The repository key for an environment is a repository object that identifies the files that make up the environment by pointing to a version control repository (or possibly a path within one). In spirit, these are treated exactly the same as the files, but simply accessed in a different way by going through a version control repository instead. They should also be interpreted using the same ideas: the repository contents represent additions to the "root" of the environment used for the corresponding phase, although the exact interpretation is tool-dependent. Note that if both repository and files are specified, we can imagine them being combined by treating both of them as additions to the same concept of a virtual directory root. Repository contents should be copied first, and file sets second, so that file sets override/add to the repository's contribution. If an image is specified, the repository value is treated in the same manner as any files would be with respect to the image.

#### image optional: string

The complete über-solution to specifying an operating environment for building or executing student code is to provide a container image, similar to the solution used by gradescope. PEML allows for environments to be specified in the form of container images, although whether this feature is supported is tool-dependent.

The image key for an environment identifies a specific docker image that encapsulates the environment. We choose docker for this, because it's easy and ubiquitous, although if anyone has clear ideas about how we can provide broader support here, please suggest!
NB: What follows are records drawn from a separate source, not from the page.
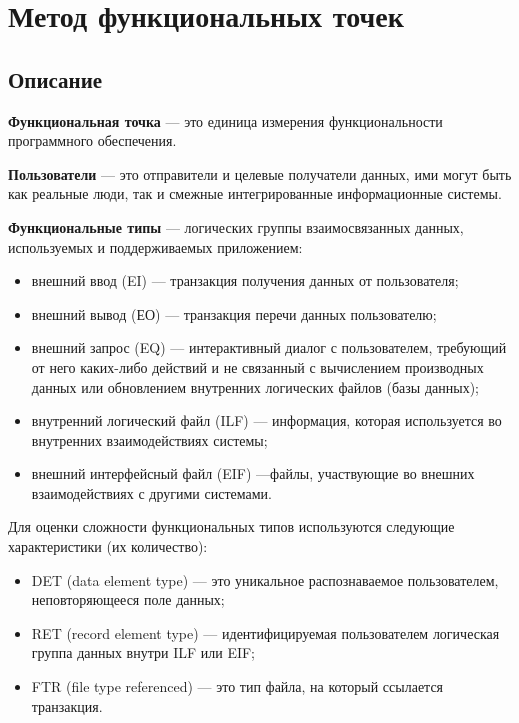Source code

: \section{Метод функциональных точек}

\subsection{Описание}

\textbf{Функциональная точка} --- это единица измерения функциональности программного
обеспечения.

\textbf{Пользователи} --- это отправители и целевые получатели данных, ими могут быть как
реальные люди, так и смежные интегрированные информационные системы.

\textbf{Функциональные типы} — логических группы взаимосвязанных данных, используемых и поддерживаемых приложением:

\begin{itemize}
    \item внешний ввод (EI) --- транзакция получения данных от пользователя;
    \item внешний вывод (ЕО) ---  транзакция перечи данных пользователю;
    \item внешний запрос (EQ) ---  интерактивный диалог с пользователем, требующий от него каких-либо действий и не связанный с вычислением производных данных или обновлением внутренних логических файлов (базы данных);
    \item внутренний логический файл (ILF) --- информация, которая используется во внутренних взаимодействиях системы;
    \item внешний интерфейсный файл (EIF) ---файлы, участвующие во внешних взаимодействиях с другими системами.
\end{itemize}

Для оценки сложности функциональных типов используются следующие характеристики (их количество):

\begin{itemize}
    \item DET (data element type) --- это уникальное распознаваемое пользователем, неповторяющееся поле данных;
    \item RET (record element type) --- идентифицируемая пользователем логическая группа данных внутри ILF или EIF;
    \item FTR (file type referenced) --- это тип файла, на который ссылается транзакция.
\end{itemize}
The docker container image can be specified by using a docker image identifier, optionally including a docker image repository and/or tag (basically, anything that can be used to specify a container image to a docker run command).

#### registry optional: string

If an image is specified for the environment, this parameter can be used to specify the docker image registry where the image can be pulled.

Note: We need to add keys here to specify authentication information and/or tokens to access non-public repositories and/or registries.

### A Set of Environments

In PEML, a set of environments is one or more for the start, build, run, or test phases.